My friend told me of Kenaz, it means forge fire and creation, building. I looked up more information on it, because I am terrible and couldn't spell it and no, I don't have my runes memorized. Kenaz means beacon or torch. It represents knowledge, vision, and revelation, inspiration, and the fire of life, fire of transformation and regeneration and other things long that vein.

For me, I am undergoing an inner transformation. I am getting my life back. I am feeling better and more like my old self but newer. The creative aspects that I had thought I'd lost and almost gave up on have surged back, encompassing me.
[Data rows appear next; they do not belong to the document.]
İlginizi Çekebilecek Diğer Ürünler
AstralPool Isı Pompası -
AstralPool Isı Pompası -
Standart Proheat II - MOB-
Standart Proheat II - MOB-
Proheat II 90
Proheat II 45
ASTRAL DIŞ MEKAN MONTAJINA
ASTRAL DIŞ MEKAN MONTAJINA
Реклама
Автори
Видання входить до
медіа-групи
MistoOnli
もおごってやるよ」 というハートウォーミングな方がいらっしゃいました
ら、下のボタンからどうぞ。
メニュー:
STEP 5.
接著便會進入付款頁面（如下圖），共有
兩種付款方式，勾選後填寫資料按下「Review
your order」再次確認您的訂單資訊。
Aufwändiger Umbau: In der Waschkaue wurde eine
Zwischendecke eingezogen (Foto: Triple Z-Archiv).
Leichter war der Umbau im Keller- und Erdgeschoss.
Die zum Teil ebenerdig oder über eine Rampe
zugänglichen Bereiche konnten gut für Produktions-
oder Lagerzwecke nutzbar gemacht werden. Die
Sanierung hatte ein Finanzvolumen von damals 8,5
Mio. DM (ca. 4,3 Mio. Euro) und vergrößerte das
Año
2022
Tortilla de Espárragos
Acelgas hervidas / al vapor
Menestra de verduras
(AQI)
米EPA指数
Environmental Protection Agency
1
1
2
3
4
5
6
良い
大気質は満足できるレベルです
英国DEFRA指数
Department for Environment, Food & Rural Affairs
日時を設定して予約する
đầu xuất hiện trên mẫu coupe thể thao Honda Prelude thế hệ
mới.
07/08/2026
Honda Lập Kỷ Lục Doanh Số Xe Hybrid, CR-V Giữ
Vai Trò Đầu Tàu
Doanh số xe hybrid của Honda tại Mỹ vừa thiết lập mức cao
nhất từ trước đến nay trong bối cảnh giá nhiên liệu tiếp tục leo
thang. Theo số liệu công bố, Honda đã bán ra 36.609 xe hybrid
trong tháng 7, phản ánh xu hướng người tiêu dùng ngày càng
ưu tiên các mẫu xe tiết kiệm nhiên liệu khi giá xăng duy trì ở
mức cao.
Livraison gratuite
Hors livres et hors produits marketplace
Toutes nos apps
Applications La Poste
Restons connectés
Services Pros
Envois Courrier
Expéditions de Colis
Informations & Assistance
This year I will be forged in the fires of all of it or I am going to be the one harnessing that fire and forging myself and my craft. 

I am always seeking knowledge, in my own time generally, and my Dad once told me that was one of the things I had going for me. My natural curiosity, my desire to learn what I didn't know. 

In the regeneration aspect, I feel that I have begun healing in a lot of areas of my life. I mended fences with an aunt. I am still cautious. My body is healing. I feel better, more alive. I laugh more and loudly- that's been a bit startling, I'd forgotten how loud I can be. I told Amanda that I am the happiest I have been in a long time. She was really glad to hear it. 

For once, I am excited about things. I don't feel trapped so much any more. 

I thank the Gods for showing me what I needed to see, for reinforcing things I was starting to feel, and for the fellowship of my friends who have been nothing but loving and supportive. And also, for Amanda and all her love and care.